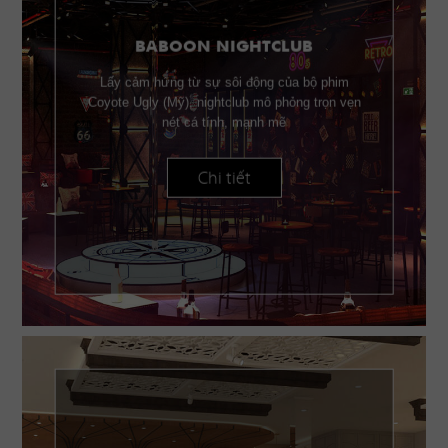
BABOON NIGHTCLUB
Lấy cảm hứng từ sự sôi động của bộ phim
Coyote Ugly (Mỹ), nightclub mô phỏng trọn vẹn
nét cá tính, mạnh mẽ
Chi tiết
· · · ·
Assignment: Copy out the text of the records line for line, leaving the pictures out of your answer.

Task result:
BABOON NIGHTCLUB
Lấy cảm hứng từ sự sôi động của bộ phim
Coyote Ugly (Mỹ), nightclub mô phỏng trọn vẹn
nét cá tính, mạnh mẽ
Chi tiết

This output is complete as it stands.